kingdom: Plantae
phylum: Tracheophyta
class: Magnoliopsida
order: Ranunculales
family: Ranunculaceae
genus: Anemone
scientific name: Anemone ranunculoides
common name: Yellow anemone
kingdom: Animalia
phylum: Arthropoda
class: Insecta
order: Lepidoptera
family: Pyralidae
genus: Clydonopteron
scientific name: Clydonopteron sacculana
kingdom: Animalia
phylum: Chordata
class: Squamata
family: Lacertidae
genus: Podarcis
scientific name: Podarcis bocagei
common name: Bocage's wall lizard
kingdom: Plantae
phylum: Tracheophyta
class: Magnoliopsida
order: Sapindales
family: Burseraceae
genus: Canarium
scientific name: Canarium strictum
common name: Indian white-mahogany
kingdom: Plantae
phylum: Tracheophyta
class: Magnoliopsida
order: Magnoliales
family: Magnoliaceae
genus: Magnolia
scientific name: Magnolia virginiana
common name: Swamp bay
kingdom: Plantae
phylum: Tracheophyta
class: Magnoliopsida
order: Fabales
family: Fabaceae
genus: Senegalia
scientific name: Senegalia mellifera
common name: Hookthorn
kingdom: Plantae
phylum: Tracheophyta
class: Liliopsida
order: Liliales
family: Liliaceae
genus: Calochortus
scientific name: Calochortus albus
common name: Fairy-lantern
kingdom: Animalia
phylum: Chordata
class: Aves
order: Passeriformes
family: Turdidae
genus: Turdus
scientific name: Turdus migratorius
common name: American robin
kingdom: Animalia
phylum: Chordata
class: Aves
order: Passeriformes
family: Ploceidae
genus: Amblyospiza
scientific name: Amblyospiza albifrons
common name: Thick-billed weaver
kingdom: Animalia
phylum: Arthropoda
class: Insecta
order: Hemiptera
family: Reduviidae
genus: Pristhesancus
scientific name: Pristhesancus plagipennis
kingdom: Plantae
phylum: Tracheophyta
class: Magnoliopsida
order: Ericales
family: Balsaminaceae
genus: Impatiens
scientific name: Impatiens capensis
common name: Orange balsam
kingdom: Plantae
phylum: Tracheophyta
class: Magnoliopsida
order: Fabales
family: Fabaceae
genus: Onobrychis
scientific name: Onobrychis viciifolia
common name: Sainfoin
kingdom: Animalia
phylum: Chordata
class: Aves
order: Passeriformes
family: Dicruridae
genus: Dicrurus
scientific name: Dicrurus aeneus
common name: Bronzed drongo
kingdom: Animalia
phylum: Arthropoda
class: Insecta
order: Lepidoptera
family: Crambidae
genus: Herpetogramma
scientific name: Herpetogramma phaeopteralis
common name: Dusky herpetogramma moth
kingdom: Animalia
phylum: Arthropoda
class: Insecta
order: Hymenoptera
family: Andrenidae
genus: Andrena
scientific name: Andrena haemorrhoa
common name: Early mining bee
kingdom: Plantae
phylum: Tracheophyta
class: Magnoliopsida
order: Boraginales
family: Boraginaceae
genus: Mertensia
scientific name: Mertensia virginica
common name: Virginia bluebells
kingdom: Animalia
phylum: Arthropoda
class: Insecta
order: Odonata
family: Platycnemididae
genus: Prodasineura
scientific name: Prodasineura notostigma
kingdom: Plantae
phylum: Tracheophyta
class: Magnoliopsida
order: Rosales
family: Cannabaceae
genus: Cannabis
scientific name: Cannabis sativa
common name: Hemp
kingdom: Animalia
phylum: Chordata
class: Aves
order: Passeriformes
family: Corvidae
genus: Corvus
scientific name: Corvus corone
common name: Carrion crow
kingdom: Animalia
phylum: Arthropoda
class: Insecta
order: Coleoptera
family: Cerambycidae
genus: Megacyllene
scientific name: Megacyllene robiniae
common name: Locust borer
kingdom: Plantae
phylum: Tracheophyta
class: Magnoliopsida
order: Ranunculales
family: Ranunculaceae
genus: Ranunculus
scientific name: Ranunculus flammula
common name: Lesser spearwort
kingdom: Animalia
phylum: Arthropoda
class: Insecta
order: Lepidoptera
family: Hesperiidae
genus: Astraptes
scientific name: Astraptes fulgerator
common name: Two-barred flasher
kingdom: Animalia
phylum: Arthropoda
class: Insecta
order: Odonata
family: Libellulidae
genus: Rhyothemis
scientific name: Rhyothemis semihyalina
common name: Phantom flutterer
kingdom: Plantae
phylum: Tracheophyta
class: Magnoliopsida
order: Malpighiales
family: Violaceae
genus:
+ + +
Render the lines from the first line of the entries through the line containing "genus: Canarium", both included, as a numbered list, omitting any blank lines.

## Answer to the exercise
1. kingdom: Plantae
2. phylum: Tracheophyta
3. class: Magnoliopsida
4. order: Ranunculales
5. family: Ranunculaceae
6. genus: Anemone
7. scientific name: Anemone ranunculoides
8. common name: Yellow anemone
9. kingdom: Animalia
10. phylum: Arthropoda
11. class: Insecta
12. order: Lepidoptera
13. family: Pyralidae
14. genus: Clydonopteron
15. scientific name: Clydonopteron sacculana
16. kingdom: Animalia
17. phylum: Chordata
18. class: Squamata
19. family: Lacertidae
20. genus: Podarcis
21. scientific name: Podarcis bocagei
22. common name: Bocage's wall lizard
23. kingdom: Plantae
24. phylum: Tracheophyta
25. class: Magnoliopsida
26. order: Sapindales
27. family: Burseraceae
28. genus: Canarium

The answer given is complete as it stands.